Mental health is a critical component of societal well-being. It influences cognition, perception and behavior and determines how an individual deals with stress, interpersonal relationships and decision-making.

The global scale of mental health problems is immense, with a staggering one in four people suffering from a mental illness at any given time. This is a crisis which affects individuals, families and societies alike.

Social Inequalities

Social inequalities are a major problem that affects mental health. They can include differences in access to opportunities and resources, as well as differences in status, power, and social capital.

Inequalities also affect how people feel about themselves and their lives. They can lead to stress, depression, and anxiety.

Many people, including children and adolescents, develop beliefs about how disparities in access to resources or opportunities between social groups came to be. These beliefs can be based on cultural values, authority, and tradition.

They can also be influenced by personal experiences or beliefs. For example, some people may believe that they have more opportunities because of their social position or gender.
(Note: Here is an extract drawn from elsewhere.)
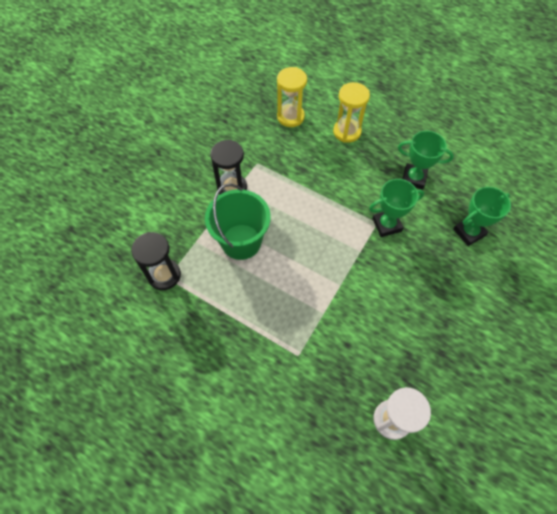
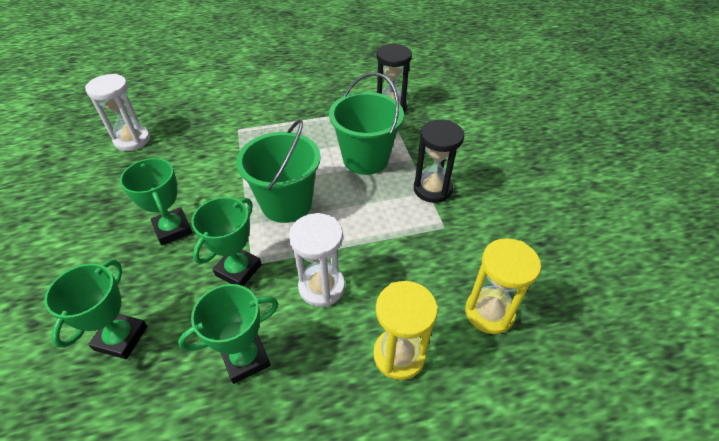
camera: 135 degrees right, 15 degrees down
(324, 247) = (286, 204): none -> green bucket
(352, 183) = (321, 287): none -> white hourglass
(408, 285) = (173, 229): none -> green trophy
Having these beliefs can prevent people from recognizing the true causes of inequalities. Moreover, these beliefs can be rooted in their own identities, and they can make them more likely to blame others for inequalities. This can lead to a cycle of social exclusion and inequality.

Political Change

In a society, political change can affect the way people work, live, study and interact. It can also have effects on a country’s culture and values. It can be caused by changes in a country’s rulers, by the political system itself, by economic crisis, or by external factors such as war and revolutions.
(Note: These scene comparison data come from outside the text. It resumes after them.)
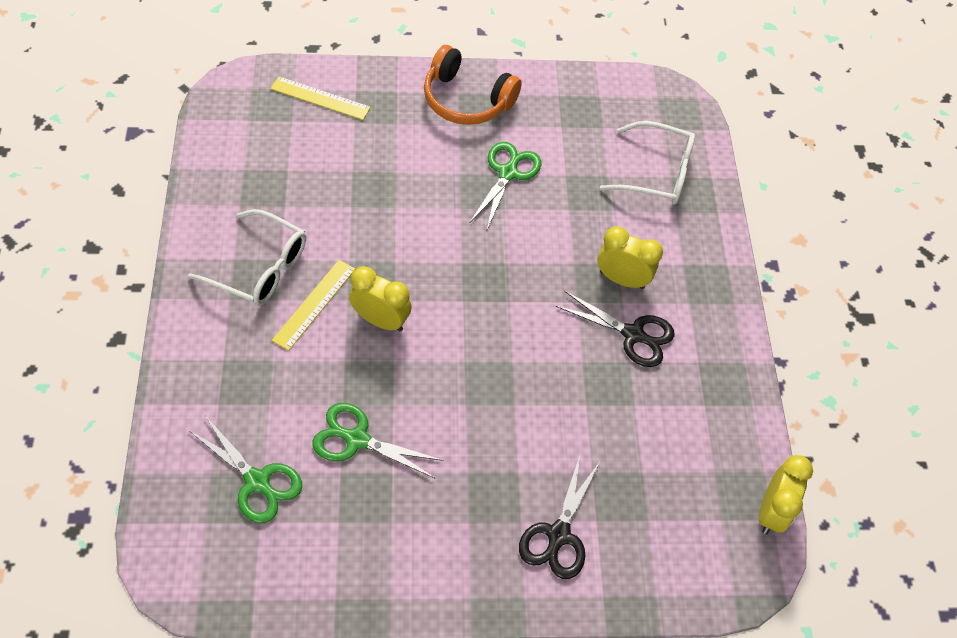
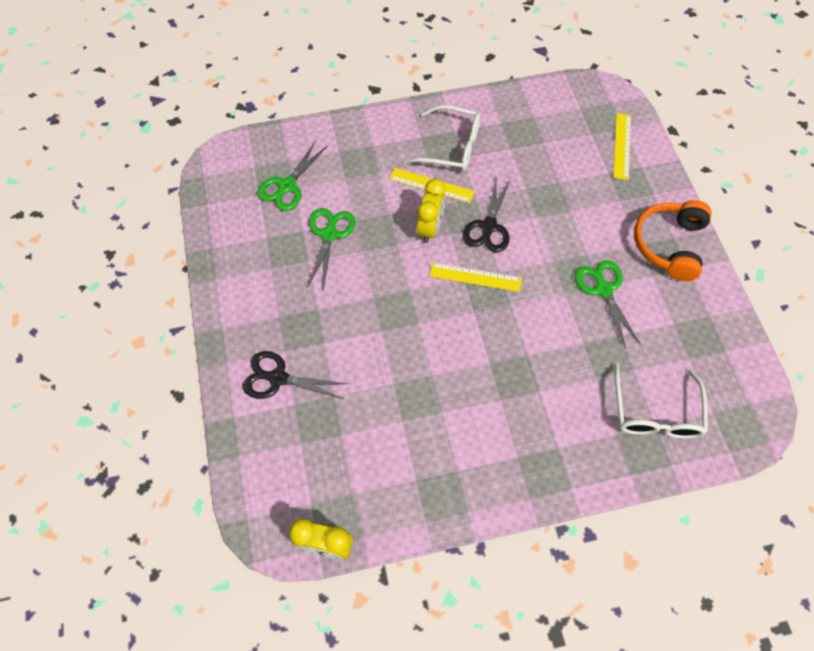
camera: 85 degrees right, 5 degrees up
(259, 268) = (451, 147): white glasses -> white glasses turned 90 degrees counterclockwise
(463, 288) = (475, 277): none -> yellow ruler
(508, 173) = (603, 289): green scissors -> green scissors turned 120 degrees counterclockwise
(621, 279) = (524, 396): yellow clock -> none
(633, 335) = (470, 412): black scissors -> black scissors (489, 227)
Regardless of the cause, political change can have detrimental effects on mental health in society. It may lead to a decrease in social support and increase in anxiety, depression, or traumatic stress among a large population of citizens.
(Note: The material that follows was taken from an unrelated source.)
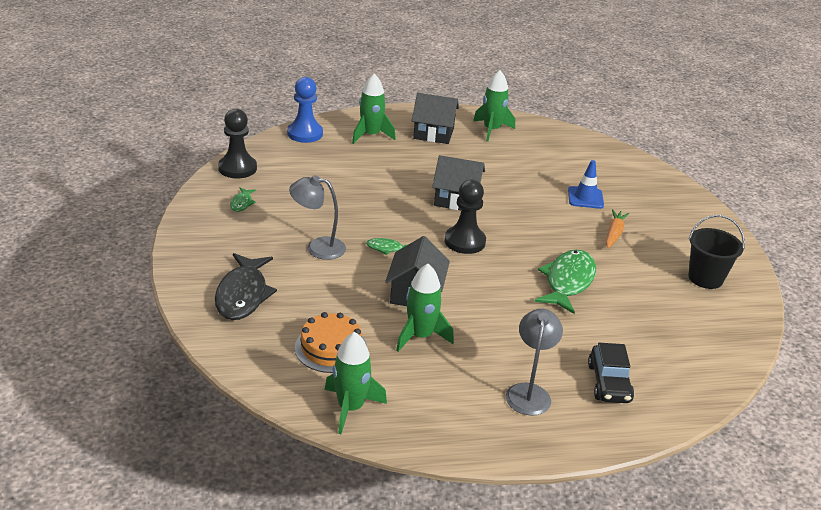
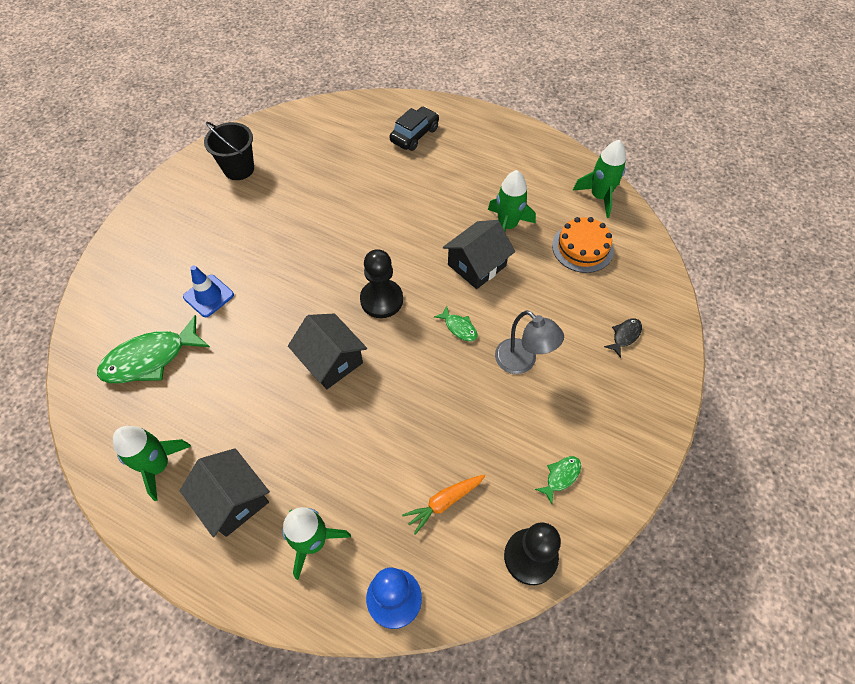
camera: 140 degrees left, 25 degrees up
(243, 295) = (625, 336): black fish -> black fish, size x0.47
(529, 392) = (472, 153): grey lamp -> none
(568, 282) = (345, 216): green fish -> green fish (150, 358)
(614, 233) = (244, 242): orange carrot -> orange carrot (444, 502)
In many nations, partisan conflict is a significant issue that drives calls for political reform. In Sweden, for example, nearly half of those who see partisan conflict say their political system needs major changes or should be completely overhauled.

Society’s Social Policies

Societies have many social policies to help people live healthy and happy lives. They cover a range of different areas, from housing to education and wealth redistribution.

Some social policies are designed to benefit one group of people, while others aim to support all members of society. These can include policies that encourage women to have children and work or that promote home ownership, for example.

These policies can be used to address a wide range of social problems, such as poverty, homelessness, and inequality. They can also help to protect people from violence and trauma.

These policies are implemented by governments and can have a big impact on mental health. They can improve people’s access to healthcare and other services, and reduce income inequality. They can also increase employment rates and encourage people to get involved in their communities.


Various types of discrimination affect the mental health of individuals and society as a whole. These include racism, sexism, ageism and physical appearance discrimination.

Direct Discrimination: This type of discrimination involves an agent treating you differently than someone else because of your membership in a group. This can be difficult to prove because you have to show that the agent has a reason to treat you badly and that this reason is connected with your disability.

Indirect Discrimination: This form of discrimination does not require a reason for discriminating against you. Instead, it may be caused by a person’s perception of your situation.

A recent study found that discrimination increases a person’s risk of receiving a diagnosis of a mental illness and developing psychological distress. Specifically, those who experienced frequent discrimination were 25 percent more likely to receive a mental health diagnosis and twice as likely to develop psychological distress than people who had no or infrequent discrimination experiences.